Although I focus on this tropical region, it isn’t really my field site. Instead of working on live organisms, I use specimens that have already been collected in the first half of the 1900’s by collectors and hunters. These specimens are kept at natural history museums around the world. Those that have the largest collections of the taxa I am studying are The Field Museum in Chicago, the American Museum in New York, the Smithsonian Institute in DC, the Natural History Museum in London, the Naturalis Biodiversity Center in Leiden, and the Lee Kong Chian Natural History Museum in Singapore. I utilize these spectacular museum collections in a number of ways to answer my research questions. First, I am testing whether or not island dwarfing is a general rule by comparing body sizes to island size. Second, I am looking at brain size to see if there is a decrease or increase in absolute and relative brain size in mammals that evolved on islands. Finally, I collect 3D shape data of the skulls so that I can understand changes in skull shape between mammals from the different islands and the mainland. Working in museums is pretty awesome because I have the chance to roam around the exhibits to learn about natural history, and I get to work behind the scenes where museums keep most of their collections. It can be a bit tedious performing the same measurements on hundreds of specimens, but jamming to some music really helps.
Additionally, I am interested in the evolutionary relationships between individuals. Relationships between and within species are important when analyzing comparative data, and the need to use phylogenetic techniques for analyzing comparative data has been stressed by various scientists. However, studies of island dwarfism have rarely taken evolutionary relationships into account, as is needed to exclude effects of closely related species. Therefore, I am using next generation sequencing techniques in an ancient DNA lab at University of Illinois Urbana-Champaign to sequence the mitochondrial genomes of Southeast Asian long-tailed macaque museum specimens. From the DNA sequences, I can reconstruct a within species phylogeny, which I can use to tease apart relationships between island populations when analyzing body size, brain size and skull morphology, which is an essential step when studying a process that occurs only within species or very closely related species. Furthermore, the resulting phylogeny can reveal when specific lineages arrived on the various islands in Southeast Asia, which is an important variable to take into account.

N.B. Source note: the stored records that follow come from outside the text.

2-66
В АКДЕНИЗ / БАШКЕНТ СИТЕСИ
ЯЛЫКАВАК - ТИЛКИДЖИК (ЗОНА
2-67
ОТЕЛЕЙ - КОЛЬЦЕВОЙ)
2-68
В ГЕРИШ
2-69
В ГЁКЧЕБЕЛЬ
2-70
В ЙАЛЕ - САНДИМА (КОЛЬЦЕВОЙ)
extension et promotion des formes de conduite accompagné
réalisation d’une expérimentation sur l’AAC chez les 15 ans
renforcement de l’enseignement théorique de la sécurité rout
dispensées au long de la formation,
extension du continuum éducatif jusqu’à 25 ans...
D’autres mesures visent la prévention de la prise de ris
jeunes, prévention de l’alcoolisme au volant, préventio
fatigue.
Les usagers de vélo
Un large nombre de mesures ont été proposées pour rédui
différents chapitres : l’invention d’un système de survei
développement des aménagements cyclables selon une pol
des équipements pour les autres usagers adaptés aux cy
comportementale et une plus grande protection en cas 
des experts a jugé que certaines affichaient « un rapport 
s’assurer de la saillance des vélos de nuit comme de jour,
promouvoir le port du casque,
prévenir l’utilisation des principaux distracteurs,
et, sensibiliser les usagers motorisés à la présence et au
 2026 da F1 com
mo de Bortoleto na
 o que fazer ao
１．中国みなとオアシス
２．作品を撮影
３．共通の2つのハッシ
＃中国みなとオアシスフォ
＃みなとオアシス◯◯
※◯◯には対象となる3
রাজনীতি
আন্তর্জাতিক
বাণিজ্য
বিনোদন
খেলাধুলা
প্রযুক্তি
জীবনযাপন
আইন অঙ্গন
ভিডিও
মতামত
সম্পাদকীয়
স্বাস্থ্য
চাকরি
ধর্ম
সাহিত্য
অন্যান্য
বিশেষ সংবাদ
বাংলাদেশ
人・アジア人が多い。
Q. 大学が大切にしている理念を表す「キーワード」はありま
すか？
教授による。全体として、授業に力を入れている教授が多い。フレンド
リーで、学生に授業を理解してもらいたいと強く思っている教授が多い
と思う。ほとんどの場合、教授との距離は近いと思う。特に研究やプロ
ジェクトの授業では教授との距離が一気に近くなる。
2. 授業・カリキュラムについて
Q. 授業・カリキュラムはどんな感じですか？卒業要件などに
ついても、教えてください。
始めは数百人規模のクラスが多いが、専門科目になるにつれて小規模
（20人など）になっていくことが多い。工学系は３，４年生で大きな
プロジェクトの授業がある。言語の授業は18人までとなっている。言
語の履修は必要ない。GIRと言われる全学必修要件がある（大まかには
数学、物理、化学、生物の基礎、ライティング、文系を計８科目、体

I am excited about using museum specimens in novel ways to answer research questions. In the future, I am interested in utilizing museum collections by combining traditional morphological methods with next generation sequencing to answer research questions. In addition to just research, use of museum collections allows me to travel around the world and experience various cultures by interacting with locals, seeing touristy (and non-touristy) attractions, and trying new foods!